Symptom: Tools return a message like “No Contextia project found. Run contextia init to create one.”

This means the server is running but cannot find .contextia/config.yaml. Check:

  1. Working directory. The server inherits its working directory from the client. Make sure your editor or terminal is opened at the project root (or a subdirectory of it).
  2. Config file exists. Verify that .contextia/config.yaml exists in your project:
    Terminal window
    ls -la .contextia/config.yaml
  3. Permissions. The server process needs read access to the .contextia/ directory and all files within it.

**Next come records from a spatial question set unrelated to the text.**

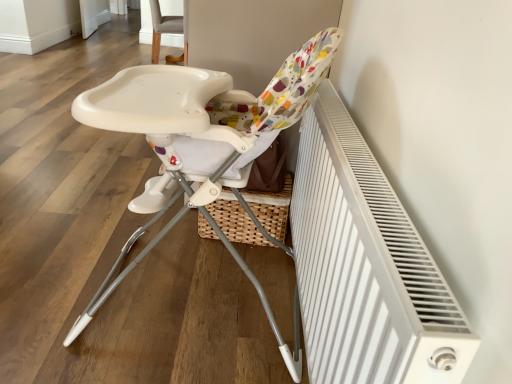
Question: Looking at the image, does gray fabric chair at upper center, the second chair from the front, seem bigger or smaller compared to white plastic highchair at center, positioned as the first chair in front-to-back order?

Choices:
 (A) small
 (B) big

Answer: (A)

Question: Is gray fabric chair at upper center, the 1th chair from the back, inside the boundaries of white plastic highchair at center, positioned as the first chair in front-to-back order, or outside?

Choices:
 (A) outside
 (B) inside

Answer: (A)

Question: Which object is the farthest from the white textured radiator at right?

Choices:
 (A) white plastic highchair at center, the 2th chair from the back
 (B) gray fabric chair at upper center, the second chair from the front

Answer: (B)

Question: Considering the real-world distances, which object is closest to the white plastic highchair at center, the 2th chair from the back?

Choices:
 (A) gray fabric chair at upper center, the second chair from the front
 (B) white textured radiator at right

Answer: (B)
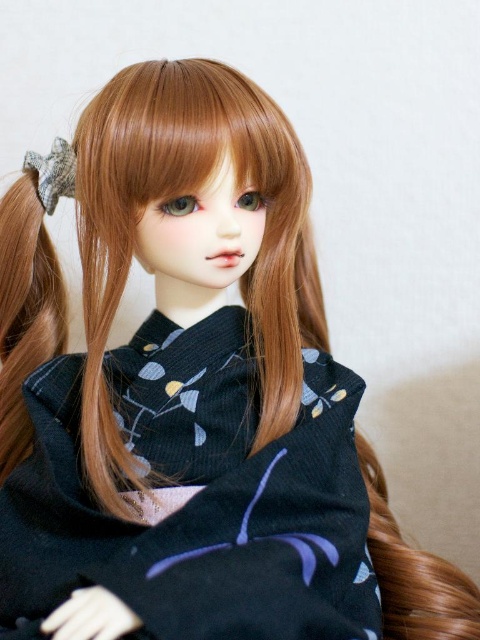
Question: Does dark blue corduroy robe at center come behind plaid fabric scarf at upper left?

Choices:
 (A) yes
 (B) no

Answer: (B)

Question: Which of the following is the closest to the observer?

Choices:
 (A) (36, 348)
 (B) (384, 570)
 (C) (289, 620)
 (D) (61, 195)

Answer: (C)

Question: Among these objects, which one is farthest from the camera?

Choices:
 (A) brown silky hair at lower right
 (B) light brown silky hair at left
 (C) dark blue corduroy robe at center

Answer: (B)

Question: Can you confirm if light brown silky hair at left is positioned to the right of brown silky hair at lower right?

Choices:
 (A) yes
 (B) no

Answer: (B)

Question: Which of these objects is positioned closest to the brown silky hair at lower right?

Choices:
 (A) plaid fabric scarf at upper left
 (B) dark blue corduroy robe at center

Answer: (B)

Question: Is dark blue corduroy robe at center smaller than brown silky hair at lower right?

Choices:
 (A) yes
 (B) no

Answer: (B)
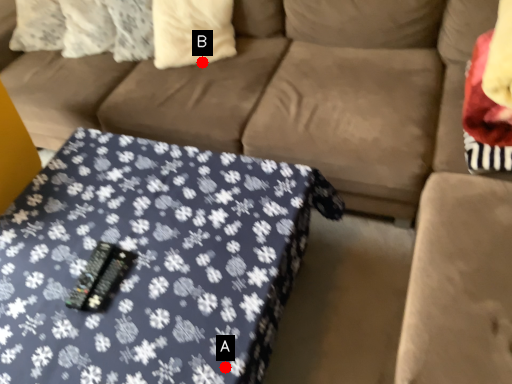
Question: Two points are circled on the image, labeled by A and B beside each circle. Which point is closer to the camera?

Choices:
 (A) A is closer
 (B) B is closer

Answer: (A)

Symptom: Tools like mcp_search or mcp_list return no results even though you have specs and tasks.

Possible causes:

  1. Frontmatter errors. If a spec file has invalid YAML frontmatter, it will be skipped during indexing. Run contextia check from the CLI to identify malformed files.
  2. Wrong type filter. Ensure you are querying the correct artifact type. Specs are in system/specs/, tasks in work/tasks/, decisions in system/rationale/.
  3. Cache stale. Delete .contextia/.cache/ and retry. The cache is fully rebuildable.

Claude Code: If claude mcp list does not show contextia, try re-adding it. If tool calls time out, check that uvx can download the package (network access required on first run).

Cursor: After editing .cursor/mcp.json, you must reload the Cursor window (Cmd+Shift+P > “Developer: Reload Window”). Cursor does not hot-reload MCP configuration.

VS Code: Ensure the MCP extension you are using is active and configured to read from .vscode/mcp.json. Some extensions use different configuration paths.

If the troubleshooting steps above do not resolve your issue:

  1. Run uvx contextia-mcp --debug manually and examine the stderr output.
  2. Check the Contextia GitHub issues for known problems.
  3. File a new issue with the debug output, your client name and version, and your Python and uv versions.